**Data for review:**
################

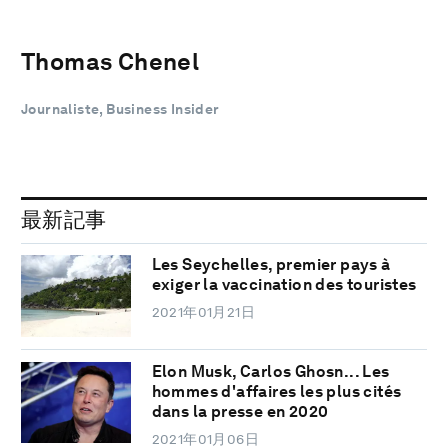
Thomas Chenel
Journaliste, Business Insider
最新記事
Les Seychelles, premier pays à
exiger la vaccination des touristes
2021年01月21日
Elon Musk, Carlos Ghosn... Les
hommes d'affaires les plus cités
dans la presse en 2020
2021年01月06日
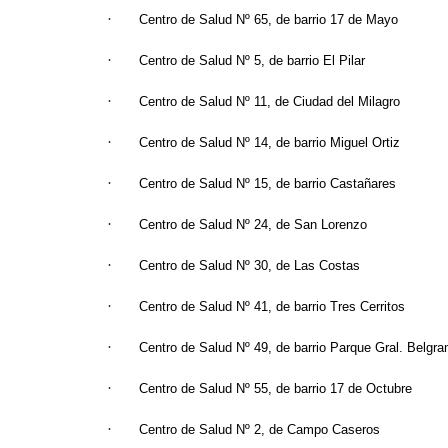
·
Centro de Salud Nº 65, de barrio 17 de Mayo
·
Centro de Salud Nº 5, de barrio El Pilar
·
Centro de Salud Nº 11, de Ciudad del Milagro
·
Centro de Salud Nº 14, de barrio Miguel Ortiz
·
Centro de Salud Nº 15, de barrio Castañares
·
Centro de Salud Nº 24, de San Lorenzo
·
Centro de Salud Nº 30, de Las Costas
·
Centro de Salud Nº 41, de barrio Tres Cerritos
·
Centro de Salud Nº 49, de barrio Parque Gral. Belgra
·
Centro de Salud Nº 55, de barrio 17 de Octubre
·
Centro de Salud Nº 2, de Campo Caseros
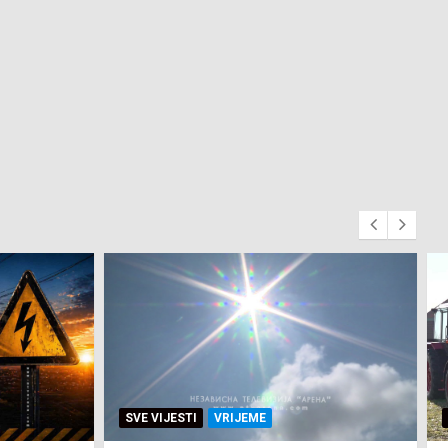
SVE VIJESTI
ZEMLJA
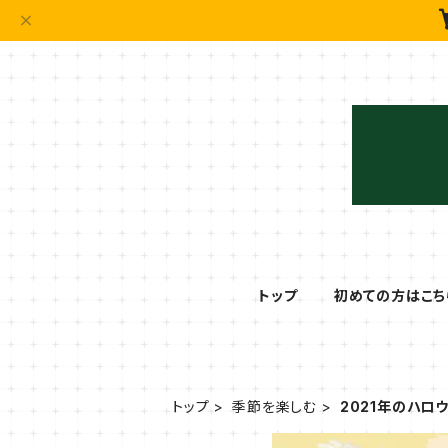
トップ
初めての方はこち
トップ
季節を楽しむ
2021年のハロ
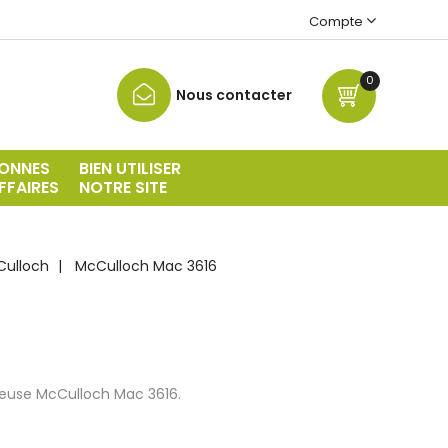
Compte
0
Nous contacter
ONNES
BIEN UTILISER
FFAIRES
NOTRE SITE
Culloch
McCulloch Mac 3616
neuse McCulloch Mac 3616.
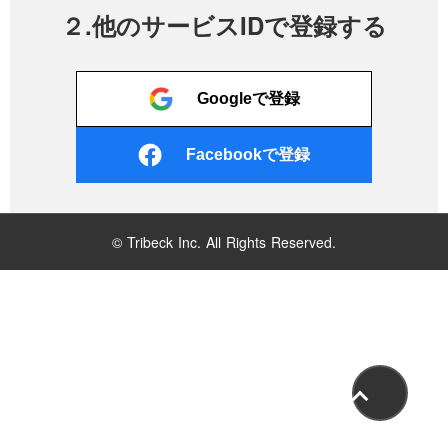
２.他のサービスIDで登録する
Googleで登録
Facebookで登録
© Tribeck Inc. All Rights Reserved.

################

**Work request:** Would you report every line of the entries above containing the word "Salud"?

**Worked solution:**
Centro de Salud Nº 65, de barrio 17 de Mayo
Centro de Salud Nº 5, de barrio El Pilar
Centro de Salud Nº 11, de Ciudad del Milagro
Centro de Salud Nº 14, de barrio Miguel Ortiz
Centro de Salud Nº 15, de barrio Castañares
Centro de Salud Nº 24, de San Lorenzo
Centro de Salud Nº 30, de Las Costas
Centro de Salud Nº 41, de barrio Tres Cerritos
Centro de Salud Nº 49, de barrio Parque Gral. Belgra
Centro de Salud Nº 55, de barrio 17 de Octubre
Centro de Salud Nº 2, de Campo Caseros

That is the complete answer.